Fifth, wound care and cleaning

1. Timing of stitch removal and bathing

Chest incision: The stitches will be removed 7-10 days after surgery. After the stitches are removed, you need to wait for the scab to fall off naturally (usually another 5-7 days) before you can take a shower.

Alternative cleaning plan: Before removing the stitches, you can wipe your body with a warm and wet towel, avoiding the incision. Do not take a bath in a tub within 2 weeks after the operation.

2. Warning signs of infection

If the incision becomes red, swollen, exudates, the fever is >38°C, or the child cries abnormally, you should seek medical attention immediately to rule out infective endocarditis.

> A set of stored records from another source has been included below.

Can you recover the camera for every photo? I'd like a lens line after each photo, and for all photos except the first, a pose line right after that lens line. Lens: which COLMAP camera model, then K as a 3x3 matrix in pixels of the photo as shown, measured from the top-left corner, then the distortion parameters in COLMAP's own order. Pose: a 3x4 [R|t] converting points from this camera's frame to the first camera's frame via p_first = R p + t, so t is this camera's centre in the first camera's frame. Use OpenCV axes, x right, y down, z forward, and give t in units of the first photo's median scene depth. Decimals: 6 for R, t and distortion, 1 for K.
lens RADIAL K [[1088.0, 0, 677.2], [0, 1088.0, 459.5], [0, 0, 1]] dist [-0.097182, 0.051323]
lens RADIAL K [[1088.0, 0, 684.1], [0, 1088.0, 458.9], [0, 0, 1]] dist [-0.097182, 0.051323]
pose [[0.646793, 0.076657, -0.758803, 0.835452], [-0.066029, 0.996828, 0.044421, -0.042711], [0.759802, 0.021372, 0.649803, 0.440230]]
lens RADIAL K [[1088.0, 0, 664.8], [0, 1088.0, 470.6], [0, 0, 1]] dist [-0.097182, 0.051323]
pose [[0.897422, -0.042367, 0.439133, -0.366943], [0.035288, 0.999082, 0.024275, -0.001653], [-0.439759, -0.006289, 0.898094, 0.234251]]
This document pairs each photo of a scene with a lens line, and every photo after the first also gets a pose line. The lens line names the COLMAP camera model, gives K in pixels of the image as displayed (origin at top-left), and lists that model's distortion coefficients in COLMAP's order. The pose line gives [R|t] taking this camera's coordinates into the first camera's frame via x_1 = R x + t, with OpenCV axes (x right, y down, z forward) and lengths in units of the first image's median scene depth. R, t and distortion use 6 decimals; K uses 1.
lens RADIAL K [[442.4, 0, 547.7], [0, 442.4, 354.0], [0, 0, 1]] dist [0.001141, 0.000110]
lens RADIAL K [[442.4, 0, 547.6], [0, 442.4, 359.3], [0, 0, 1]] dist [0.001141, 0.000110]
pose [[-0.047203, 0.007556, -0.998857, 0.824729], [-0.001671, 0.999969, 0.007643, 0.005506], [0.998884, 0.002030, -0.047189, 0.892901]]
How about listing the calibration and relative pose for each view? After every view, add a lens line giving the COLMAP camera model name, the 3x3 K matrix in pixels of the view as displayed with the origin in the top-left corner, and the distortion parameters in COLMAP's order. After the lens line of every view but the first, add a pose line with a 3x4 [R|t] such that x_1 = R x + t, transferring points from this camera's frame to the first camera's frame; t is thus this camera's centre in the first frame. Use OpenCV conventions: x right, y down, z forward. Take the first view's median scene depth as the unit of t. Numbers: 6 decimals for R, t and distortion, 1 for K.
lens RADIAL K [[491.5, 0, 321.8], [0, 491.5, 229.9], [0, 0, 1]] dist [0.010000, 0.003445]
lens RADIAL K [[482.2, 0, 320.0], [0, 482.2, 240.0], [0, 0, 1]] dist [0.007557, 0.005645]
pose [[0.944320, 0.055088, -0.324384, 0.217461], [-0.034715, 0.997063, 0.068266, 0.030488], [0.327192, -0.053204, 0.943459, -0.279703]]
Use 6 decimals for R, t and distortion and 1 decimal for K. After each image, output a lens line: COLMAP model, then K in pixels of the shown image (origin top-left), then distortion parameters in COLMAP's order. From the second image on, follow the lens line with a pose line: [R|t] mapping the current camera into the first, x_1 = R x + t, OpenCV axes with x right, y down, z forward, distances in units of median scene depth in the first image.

Sixth, activity and rehabilitation guidance

1. Within 1 month after surgery:

Do not engage in behaviors that increase chest pressure, such as lying on the stomach, crying violently, running and jumping, and do not support the head, neck and back when picking up the baby.

2. 1-3 months after surgery:

The amount of activity can be gradually increased, but falls and collisions (such as slides and trampolines) must still be avoided.

Seventh, long-term management of children with pulmonary hypertension

1. Medication compliance:

Those who take medication for life need to set up mobile phone reminders and make a medication record sheet (time, dosage, adverse reactions).

2. Home monitoring:

Record the breathing rate when the baby is at rest every day (be vigilant if the baby is >50 times/minute). Observe whether the lips and nail beds are cyanotic (transient cyanosis during crying requires reexamination).